Here is where virtualization comes to the rescue once again. Whether using SAN-to-SAN replication or an agent-based approach, virtualize the production servers. This makes it possible to replicate at the VMware level instead of within Windows®.
Take the existing scenario of 40 servers. Say these are spread across four very robust physical servers. If a software replication product that runs on ESX is employed, you only need four licenses at the production site and a similar number at the remote site. This means even more significant cost savings, as you are replicating all of the patches, configuration data and permissions by sending fully bootable virtual machines instead of SQL data or an Exchange store.
Even though companies are virtualizing more production servers than ever, it still may not be ready to virtualize certain servers. A new class of replication agents is coming. These will enable the user to take a traditional, non-virtualized server and convert it into a virtual machine during the replication process. This way, the source production server stays the same, but users can gain all of the efficiencies of using virtual machines instead of physical servers at the recovery site
In the new model, recovery and testing work the same way. Since there are fully-replicated, bootable virtual servers at the recovery site, one simply needs to access them remotely and power them up.
In most cases, leave virtual machines in a heavily consolidated mode if they’re just being tested. During testing, users have opportunity to make sure they can view tables, access files or even mount a mail store and open a replicated e-mail inbox.
During an actual or simulated recovery, it might be necessary to spread virtual servers around on enough physical servers to provide the performance the production environment normally requires.

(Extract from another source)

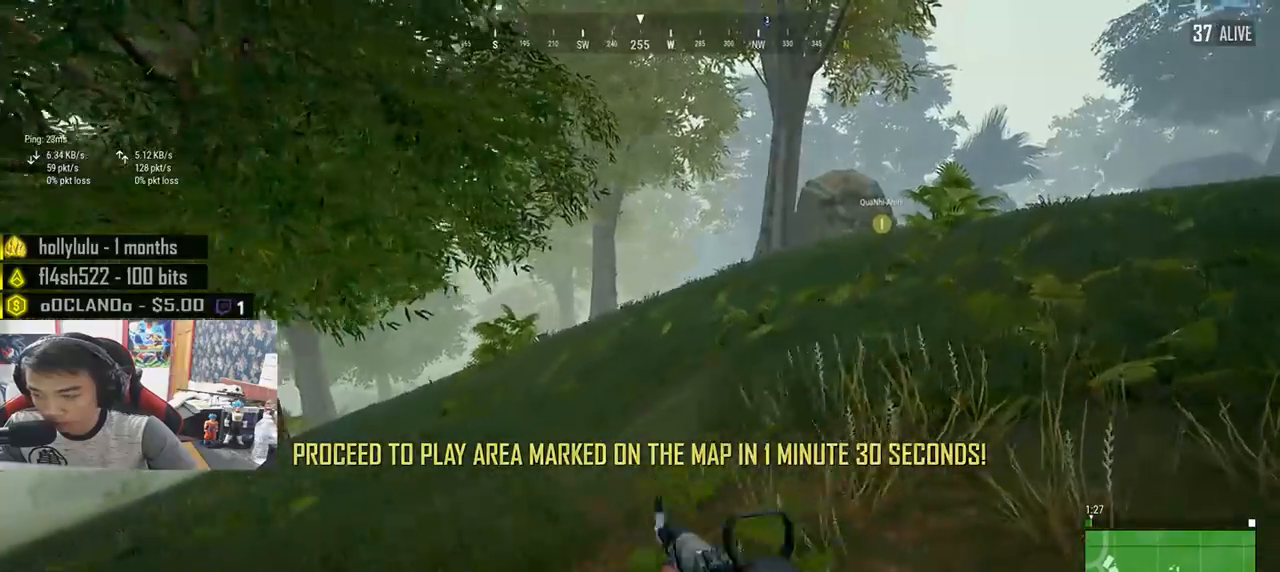
{"keys": ["d", "shift", "w"], "mouse": [], "events": []}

This is where IaaS can be a huge help. An IaaS provider already has many racks of servers and network capacity available on demand. The only thing that’s required is a small foothold in that environment that can replicate data. Expensive resources, such as processing power and memory, aren’t necessary. Since the IaaS vendor already has the capacity available, this process can generally be completed in a few hours or less. In a declaration or test, the provider will take one or two replication servers onto 20, 30 or 100 real physical servers, whatever is appropriate, to equal the resources that were there in production.
Bonus Features
Virtualization software features like VMware’s DRS will even allow users to move already booted (but slow) servers from the consolidated hardware onto the new hardware resources as they become available without any downtime.

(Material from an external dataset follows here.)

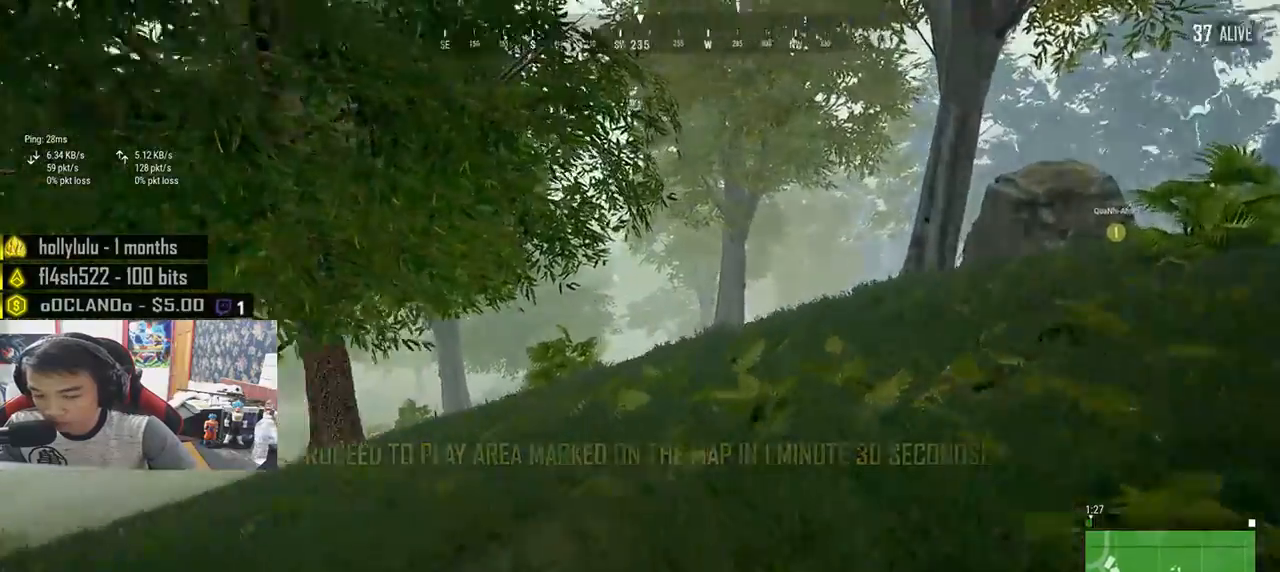
{"keys": ["d", "shift", "w"], "mouse": [], "events": []}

As a bonus, push the development, staging or other tertiary applications out to run in production at the DR site on the DR equipment. That way, IaaS is can actually be considered a production investment. This makes the CFO happy.
An even bigger challenge is to recover people and business processes. Suppose a prolonged power outage in one facility forces a company to shift data to computers in another state. What about its employees? Instead of moving people into a workplace recovery center, with IaaS, all an employee needs is remote Internet access from a home office until the issue is resolved.
Welcome to the brave new world of disaster recovery. These new approaches go a long way toward making business continuity simpler, more affordable and more reliable than ever.